Bedauerlicherweise unterscheidet sich „The Collection“ so nur noch wenig von anderen Horrorfilmen gleicher Machart. Eine Truppe Unfähiger wird von einem kranken Irren nach und nach dezimiert, ein bis zwei etwas Cleverere bieten ihm die Stirn. Darüber hinaus sind die aufgestellten Fallen recht einfallslos bzw. kennt man sie schon aus dem 1. Teil. Dunstan hat seinen Film wieder vorrangig in dunkle Farben und lichtschwache Locations gehüllt, so dass man darüber hinaus oft gar nicht richtig erkennen kann, was gerade passiert. Und wenn sich dann noch einige derbe Logiklücken in die Handlung schleichen (seit wann kann man Feuer mit Formaldehyd löschen?), ist man latent verstimmt.

Unbeschadet durch die FSK dürfte der Film es darüber hinaus, wie bereits der 1. Teil, nicht schaffen, da hier zumindest einige Effekte so brutal und blutig sind, dass die Zensurbehörde sicherlich daran Anstoß nehmen wird, was „The Collection“ noch ein wenig unattraktiver machen dürfte. Der Film hat uncut eine Länge von 82 Minuten, in Deutschland erscheint er mit einer Laufzeit von 77 Minuten.

Dennoch, „The Collection“ ist kein gänzlich schlechter Film. Der Cast ist gut, Josh Stewart überzeugt erneut als sowohl ängstlicher als auch mutiger Arkin, der langsam die Faxen dicke hat und dem Collector nun endgültig den Garaus machen will. Auch Lee Tergesen als Truppenanführer kann überzeugen, seiner besonderen Beziehung zu Elena, für die er ein väterlicher Freund geworden ist, verleiht er glaubwürdig und sensibel Ausdruck.

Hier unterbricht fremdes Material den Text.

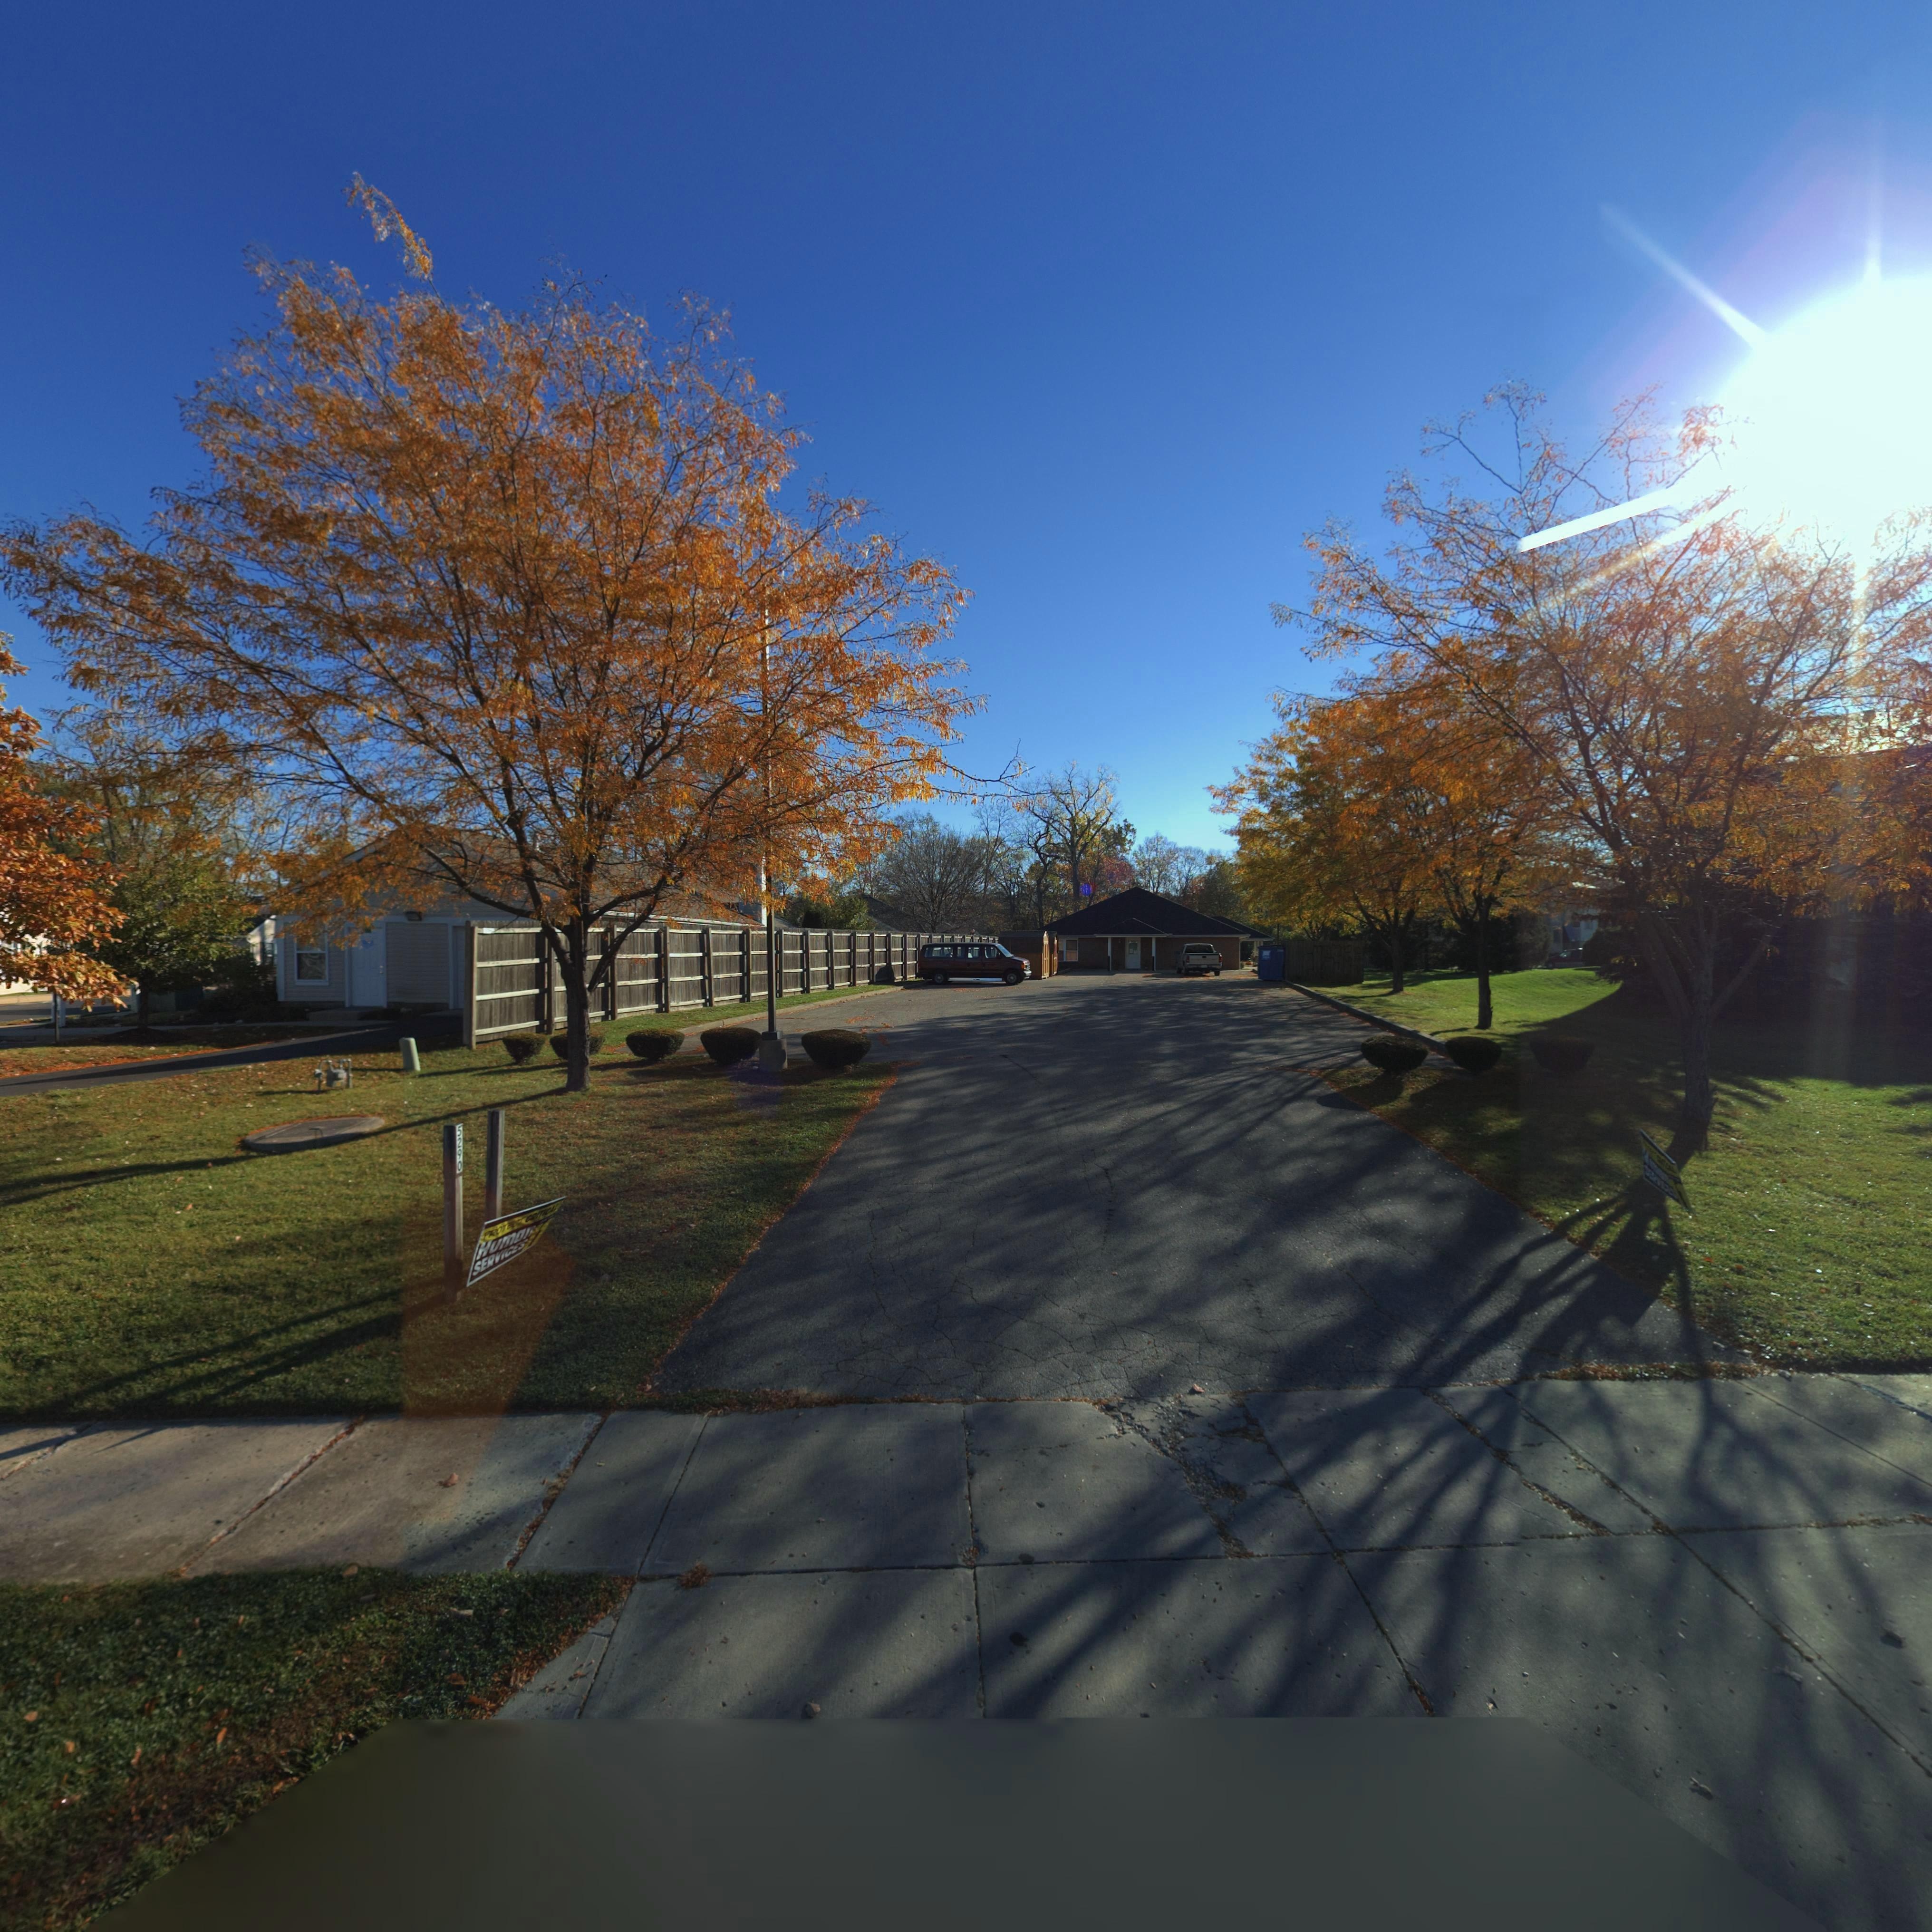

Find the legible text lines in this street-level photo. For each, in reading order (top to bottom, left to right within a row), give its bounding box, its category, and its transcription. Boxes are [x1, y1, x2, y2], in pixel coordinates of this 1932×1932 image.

[456, 1123, 463, 1174] StreetNumber: 5290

Und Emma Fitzpatrick als Final Girl Elena, die in einigen Einstellungen glatt einen Natalie-Portman-Lookalike-Contest gewinnen könnte, spielt sich souverän durch so unterschiedliche Emotionen wie Angst, Ungläubigkeit, Mut, Verzweiflung und Wut.

Und auch wenn die Sets teilweise sehr an „SAW“ erinnern oder Dunstan sogar die ein oder andere Idee oder Einstellung aus seinen „SAW“-Drehbüchern übernimmt, ist das noch schaurig genug, um ab und an vor Schreck zusammenzuzucken oder mit den Opfern mitzuleiden.

„The Collection“ ist ein halbgarer Aufguss eines sehr guten Debüts. Bedauerlicherweise erspart uns der zweite Teil nicht das obligatorische Open End, so dass die Tür zum bereits geplanten 3. Teil schon geöffnet ist, was ich für keine wirklich gute Idee halte. Der Film weist viele blutige und sehr brutale Szenen auf, reiht diese aber recht dumpf und emotionslos aneinander, so dass nur selten richtige Spannung aufkommt. „The Collection“ ist eine teilweise zu sehr im Dunkeln liegende Schlachtplatte mit logischen Schnitzern und einer lieblosen Story, die nicht wirklich überzeugen kann. Dafür ist nach 82 Minuten (zumindest in der Uncut-Version) dann auch wieder alles vorbei…bis eben der Collector in Teil 3 retourniert. Vielleicht findet Marcus Dunstan bis dahin ja zu seinen genialen Ideen aus dem 1. Teil zurück. Für zumindest ordentlichen Gore, überwiegend gute Darsteller und einem Extrapunkt für den armen Arkin ganz knappe drei von fünf Sammlerstücken, die mal einen Puls hatten.